The coming of AIPPA also brought the criminalization of journalism as well as sustained government brutality against journalists in the private media. Government has shown little or no remorse over these alarming levels of intolerance and recently the Minister of State Security Cde Didymus Mutasa was quoted in The Standard as saying that he wished that these pieces of legislation would be there forever. This arrogance from a government official just goes to show how low our leaders have stooped in their quest to restrict media freedom.

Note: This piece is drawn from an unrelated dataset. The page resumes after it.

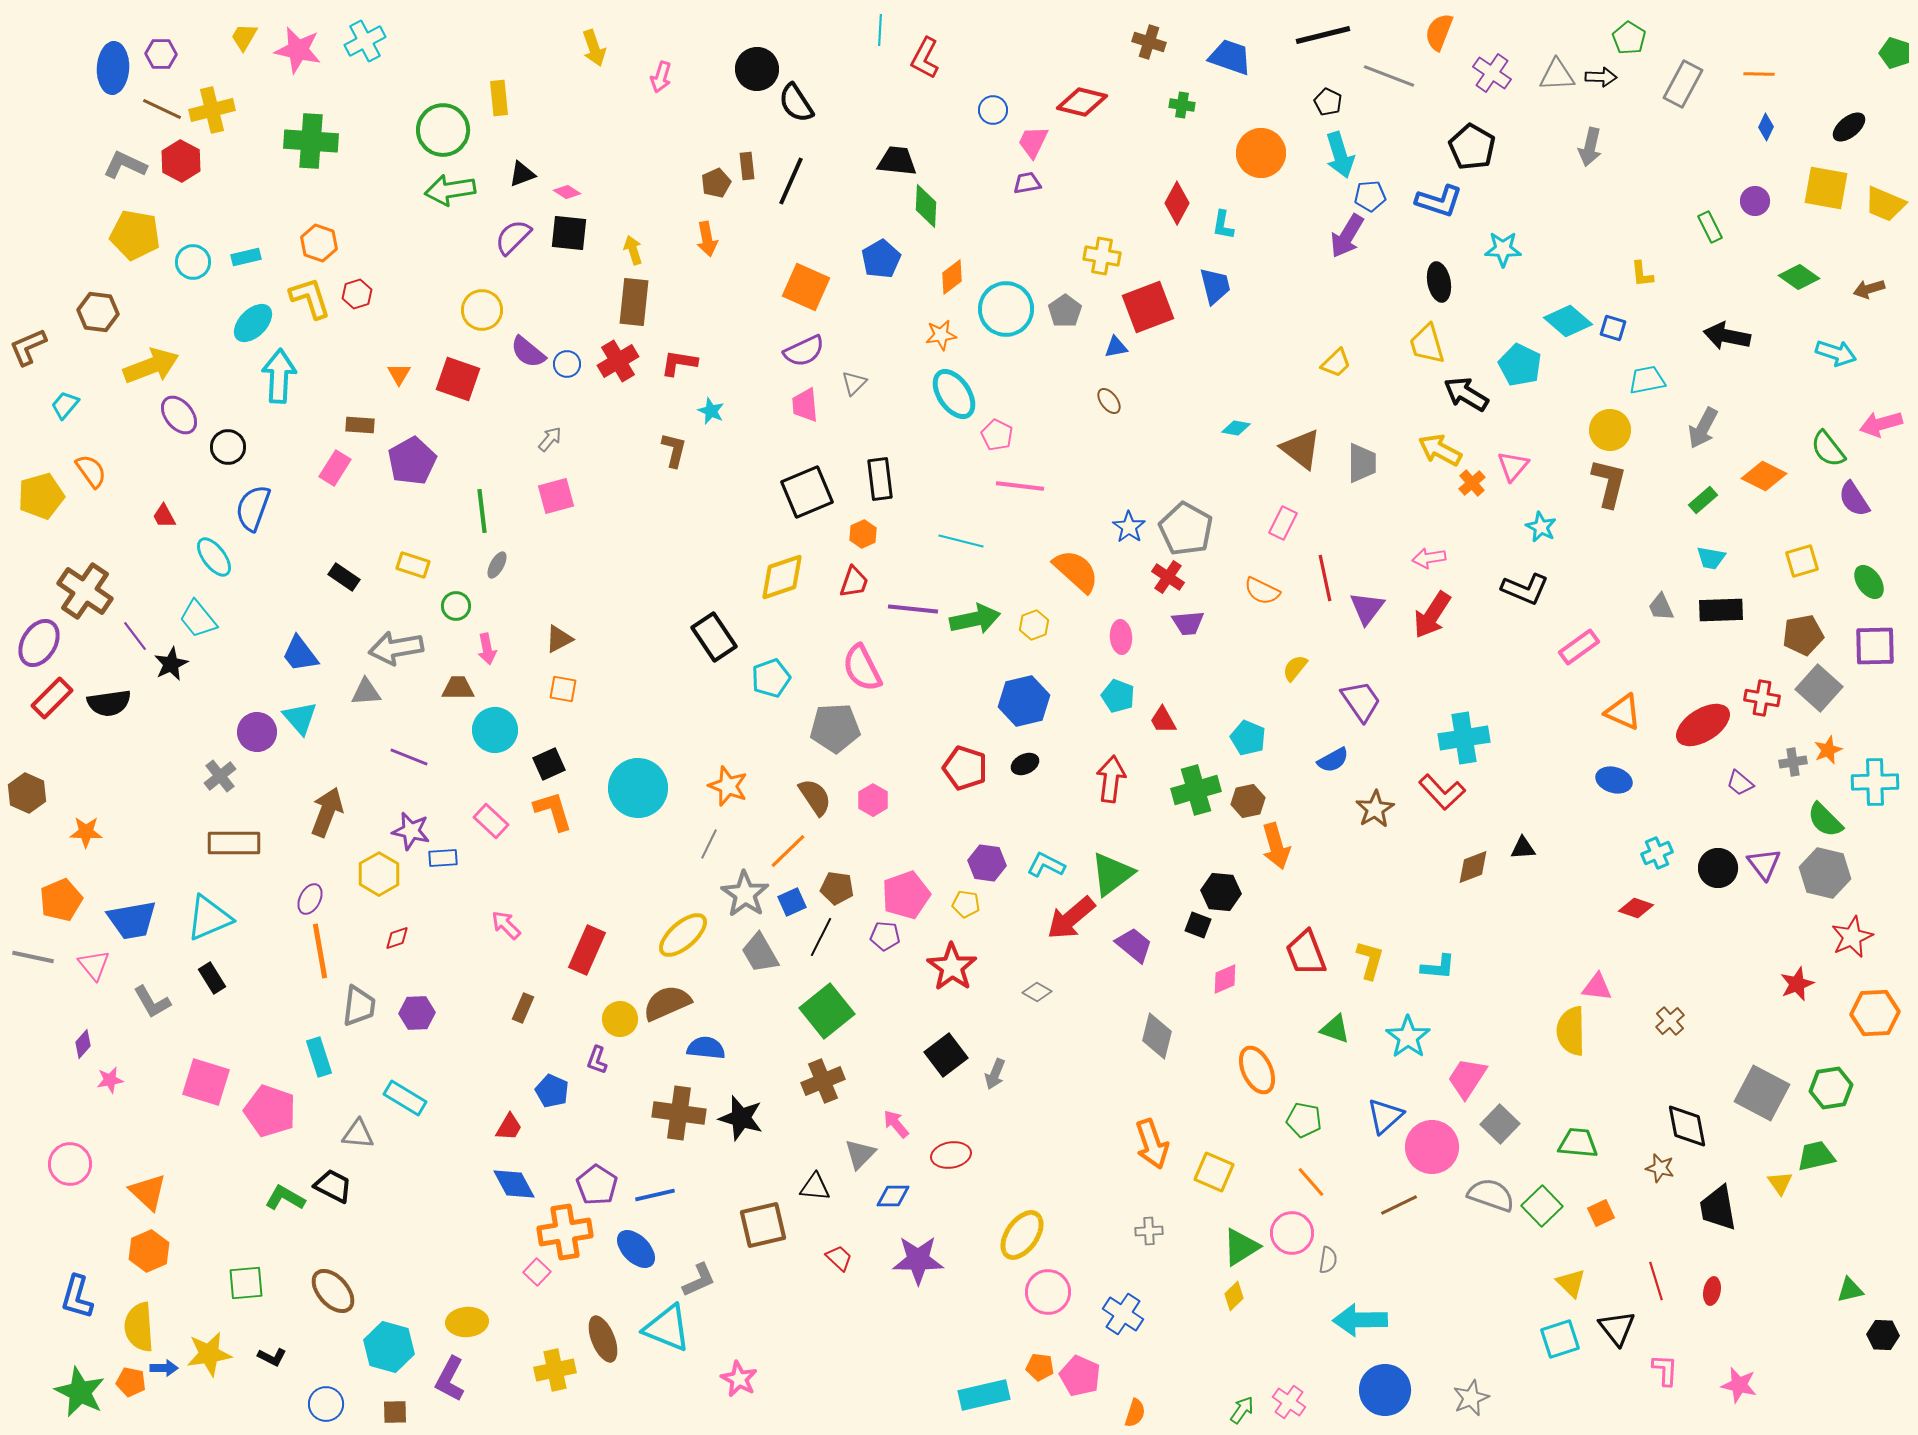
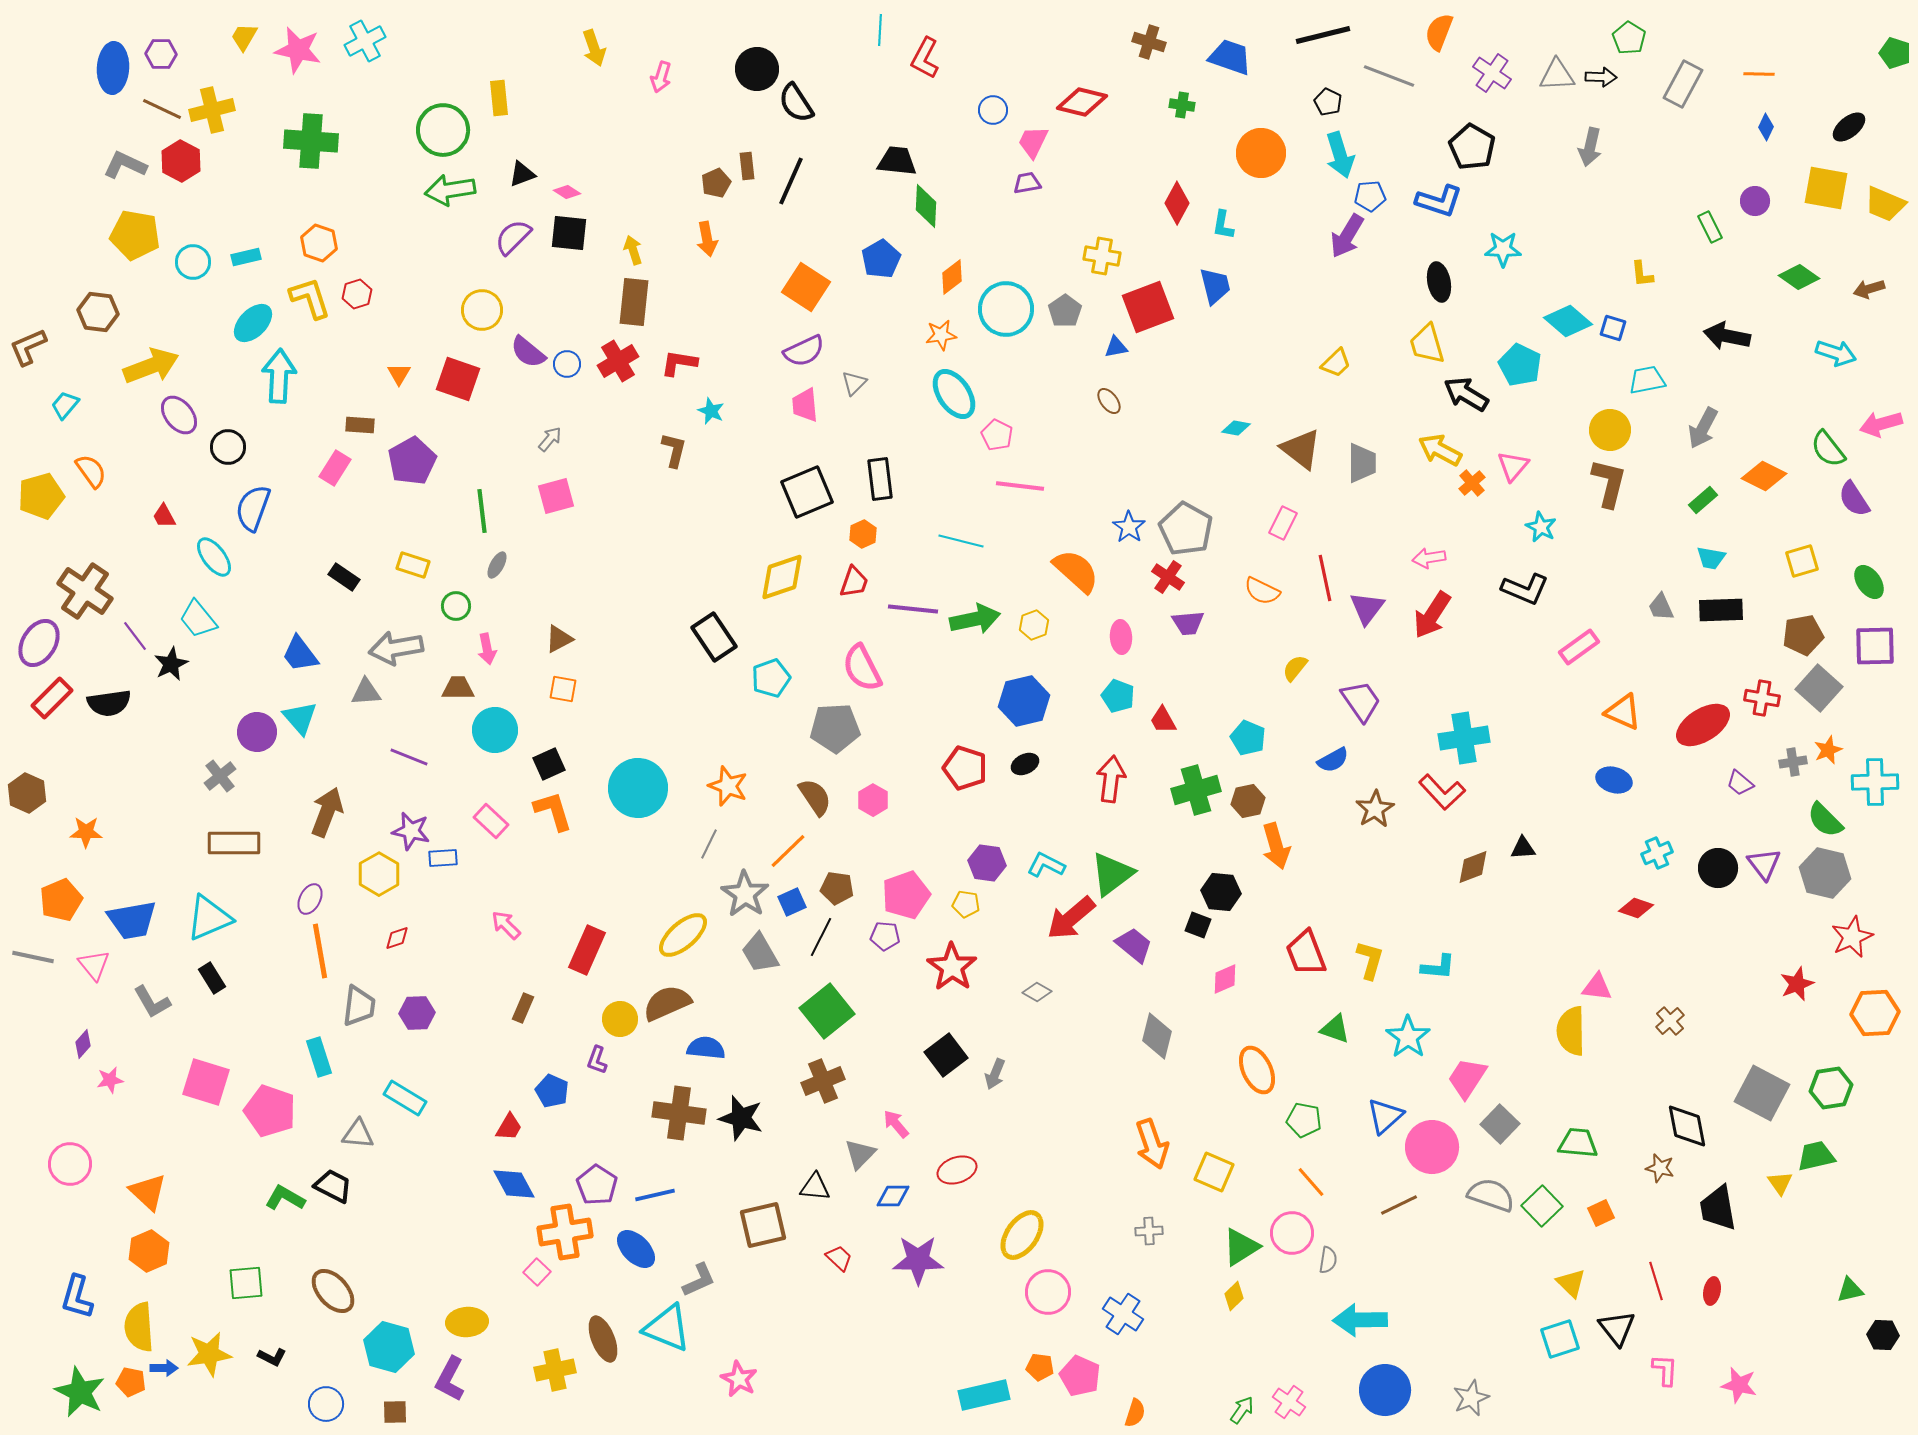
orange square at (806, 287): rotated 9 degrees clockwise
red ellipse at (951, 1155): moved 6 px right, 15 px down; rotated 9 degrees counterclockwise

Access to public information is also restricted especially to the private media. Most government officials refuse to speak to journalists perceived to be working for the “opposition” press and this leaves the private media with no sources with which they can verify facts. This issue has led to disenchantment within the private media and it has further fueled the already rife suspicion of mismanagement on the part of government.

The detention and torture of journalists by state security agents is another pointer towards government’s intolerance. It has contributed to the frosty relations between the government and the private media. Journalists are not allowed to carry out their work freely unless they subscribe to government’s populist ideology.Consequently,freedom of expression is curtailed and there is a persistent threat of violence against journalists who portray views perceived to be detrimental to government policy. The inhuman treatment of media practitioners by the government is not doing any good to the government whose international human rights record is, to say the least, unimpressive.

Another blatant display of paranoia by the government is its desire to influence and control media training institutions. Recently, there was an unconfimed story in The Independent that alleged that prospective students in The School of Journalism and Mass Communication at the Harare Polytechnic needed to have undergone National Service Training. Due to the fact that national service training centres are said to be indoctrination bases, this initiative shows government’s desire to produce a journalist cddre devoid of objectivity.

Whether it is government paranoia or the private media’s recklessness that has led to the polarization of our media, one thing is certain. We need coorperation from both parties to build a vibrant and objective media whose agenda is to enhance the well being of the nation. There is an urgent need for the media to rise above trivial sectoral interests in order to play a truly informative role.